Bar Safety Programme Lead at Coastguard, Simon Marshall says every bar is different, and constantly changes.

"Boaties interested in learning more about risks with bars consider attending local bar awareness seminars, or check out the videos available on how to manage risks when crossing bars.

"Anyone planning on crossing a bar needs to check the weather forecast, tide and bar camera (if available); tie down loose objects on the vessel, ensure everyone is wearing a properly fitted lifejacket, check out any material about the specific information relating to the bar they are planning on crossing, such as the weather patterns and tidal considerations; as well as log your crossing with Coastguard on VHF radio or cellphone before departing," he says.

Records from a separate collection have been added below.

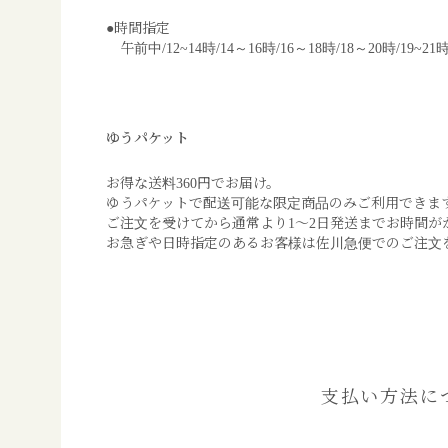
●時間指定
午前中/12~14時/14～16時/16～18時/18～20時/1
ゆうパケット
お得な送料360円でお届け。
ゆうパケットで配送可能な限定商品のみご利用できま
ご注文を受けてから通常より1～2日発送までお時間が
お急ぎや日時指定のあるお客様は佐川急便でのご注文
支払い方法に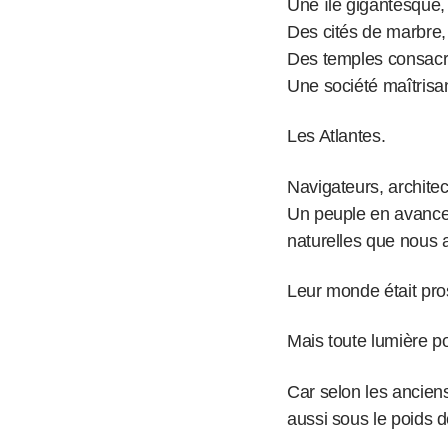
Une île gigantesque, 
Des cités de marbre, 
Des temples consacr
Une société maîtris
Les Atlantes.
Navigateurs, architect
Un peuple en avance
naturelles que nous 
Leur monde était pr
Mais toute lumière p
Car selon les anciens
aussi sous le poids 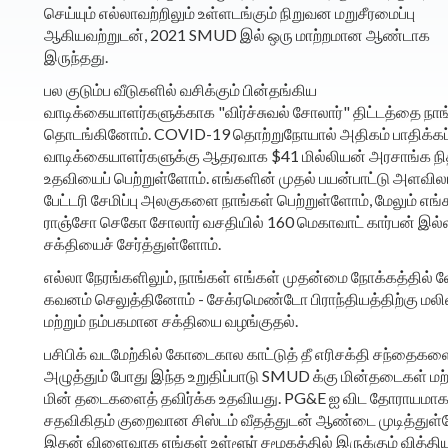
செய்யும் எல்லாவற்றிலும் உள்ளடங்கும் நிறுவன மறுசீரமைப்பு
ஆகியவற்றுடன், 2021 SMUD இல் ஒரு மாற்றமான ஆண்டாக
இருந்தது.
பல குடும்ப வீடுகளில் வசிக்கும் பின்தங்கிய
வாடிக்கையாளர்களுக்காக "விர்ச்சுவல் சோலார்" திட்டத்தை நாங
தொடங்கினோம். COVID-19 தொற்றுநோயால் அதிகம் பாதிக்கப்
வாடிக்கையாளர்களுக்கு ஆதரவாக $41 மில்லியன் அரசாங்க நி
உதவியைப் பெற்றுள்ளோம். எங்களின் முதல் பயன்பாட்டு அளவி
பேட்டரி சேமிப்பு அலகுகளை நாங்கள் பெற்றுள்ளோம், மேலும் எங்
ராஞ்சோ செகோ சோலார் வசதியில் 160 மெகாவாட் கார்பன் இல
சக்தியைச் சேர்த்துள்ளோம்.
எல்லா நேரங்களிலும், நாங்கள் எங்கள் முதன்மை நோக்கத்தில் ல
கவனம் செலுத்தினோம் - சேக்ரமெண்டோ பிராந்தியத்திற்கு மலி
மற்றும் நம்பகமான சக்தியை வழங்குதல்.
பசிபிக் வடமேற்கில் கோடைகால காட்டுத் தீ எரிசக்தி சந்தைகள
அழுத்தும் போது இந்த உறுதிப்பாடு SMUD க்கு மின்தடைகள் மற்
மின் தடைகளைத் தவிர்க்க உதவியது. PG&E ஐ விட தோராயமாக
சதவிகிதம் குறைவான சிஸ்டம் வீதத்துடன் ஆண்டை முடித்துள்
இதன் விளைவாக எங்கள் உள்ளூர் சமூகத்தில் இருக்கும் வித்திய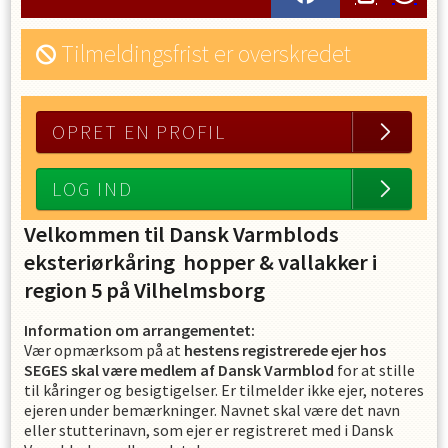
Tilmeldingsfrist er overskredet
OPRET EN PROFIL
LOG IND
Velkommen til Dansk Varmblods
eksteriørkåring hopper & vallakker i
region 5 på Vilhelmsborg
Information om arrangementet:
Vær opmærksom på at
hestens registrerede ejer hos
SEGES skal være medlem af Dansk Varmblod
for at stille
til kåringer og besigtigelser. Er tilmelder ikke ejer, noteres
ejeren under bemærkninger. Navnet skal være det navn
eller stutterinavn, som ejer er registreret med i Dansk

In the Bay of Plenty for example, there are live bar cameras for the Bowentown Bar, Whakatane River and at the Kaituna River.

"These are crucial tools to understand the conditions, and make a considered decision as to whether or not it is safe for you to cross the bar," Matt Wood says.

With autumn now here, and winter on the way, a capsizing while crossing a bar can dump those on-board into cold and potentially rough waters.

"While rescuers are ready to respond, cold and rough conditions can be difficult to survive in, and every year Coastguard volunteers respond to emergencies on bars.

"Too often Coastguard volunteers see the tragic effects drownings have on whānau and the community," Simon Marshall says

The message from Maritime NZ, harbourmasters and Coastguard is clear- if in doubt, don’t go out.